Trump's 'Illegal Return of Asylum Seekers Scheme' Has First Known Victim

In the first publicly known instance of the Trump administration implementing its new policy that forces some asylum seekers to await their U.S. immigration court hearings in Mexico, 55-year-old Carlos Gomez Perdomo of Honduras was sent to the United States’ southern neighbor on Tuesday—sparking a fresh wave of condemnation.

Critics of the policy point out that it could further endanger asylum seekers. As Melissa Crow of the Southern Poverty Law Center told Agence France-Presse: “It’s not safe for many, if not most, of these asylum seekers to wait in Mexico.
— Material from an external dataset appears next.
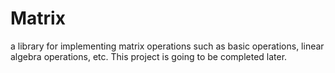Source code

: # Matrix
a library for implementing matrix operations such as basic operations, linear algebra operations, etc.
This project is going to be completed later.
Lots of them are fleeing cartel violence and domestic abusers.”

“There are examples of people being pursued by their persecutors while waiting in Mexico,” Crow noted. “It’s a horribly bad idea to implement this plan.”

“We have worked with people who are under active threat here in Mexico, who have had to move between shelters and stay in secret locations because they are being actively pursued throughout Mexico, and throughout Tijuana,” Nicole Ramos, an attorney with the Tijuana-based legal aid office Al Otro Lado told the Washington Post. “This is literally sentencing people to die.”

President Donald Trump’s administration, however, has ignored such warnings and forged ahead with what New York Immigration Coalition executive director Steven Choi described as just another part of a “systematic, deliberate effort to undermine the safety of thousands of asylum seekers and dismantle our refugee system.”